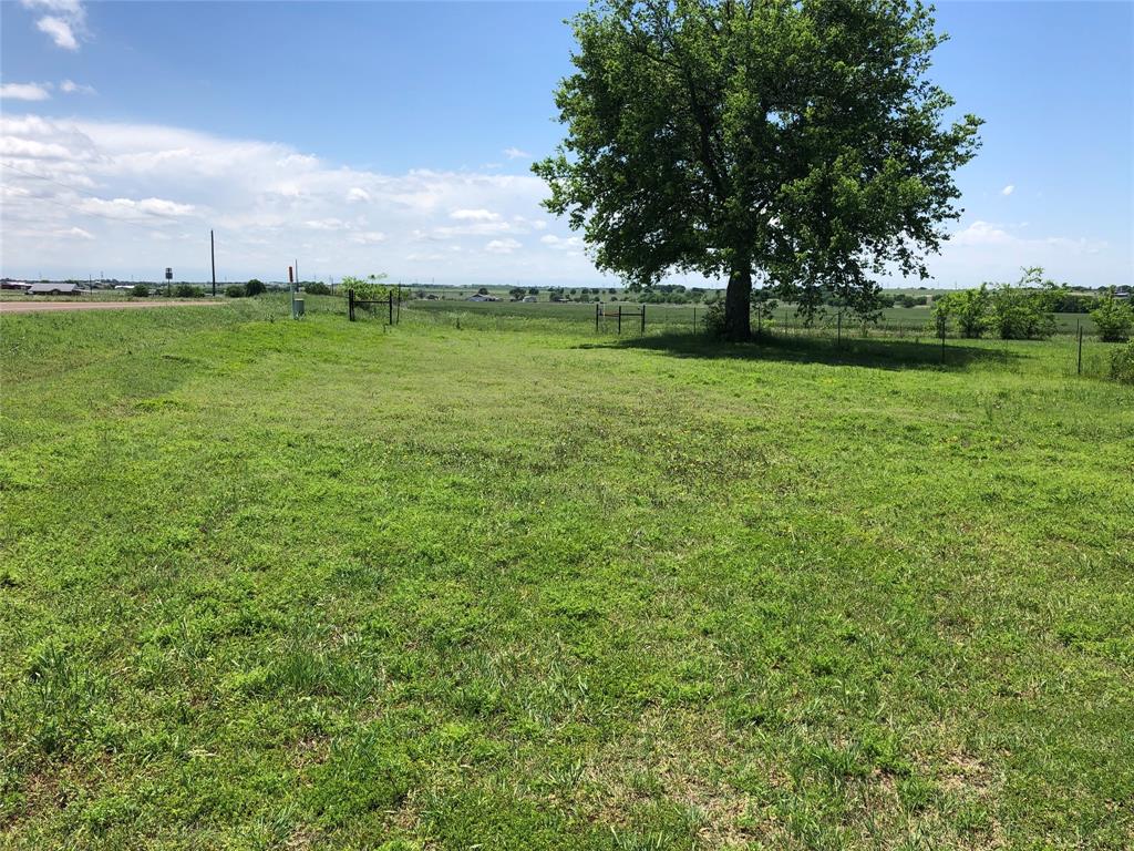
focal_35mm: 28
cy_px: 426
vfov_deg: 49.7
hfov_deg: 63.4
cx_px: 567
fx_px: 917
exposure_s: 1/2000
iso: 20
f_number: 1.8
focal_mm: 4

--*--

**Your goal**. Produce an exact transcription of the lines from the one containing "vfov_deg: 49.7" through the end of the records, both included, and no other lines.

**Output of the exercise**.
vfov_deg: 49.7
hfov_deg: 63.4
cx_px: 567
fx_px: 917
exposure_s: 1/2000
iso: 20
f_number: 1.8
focal_mm: 4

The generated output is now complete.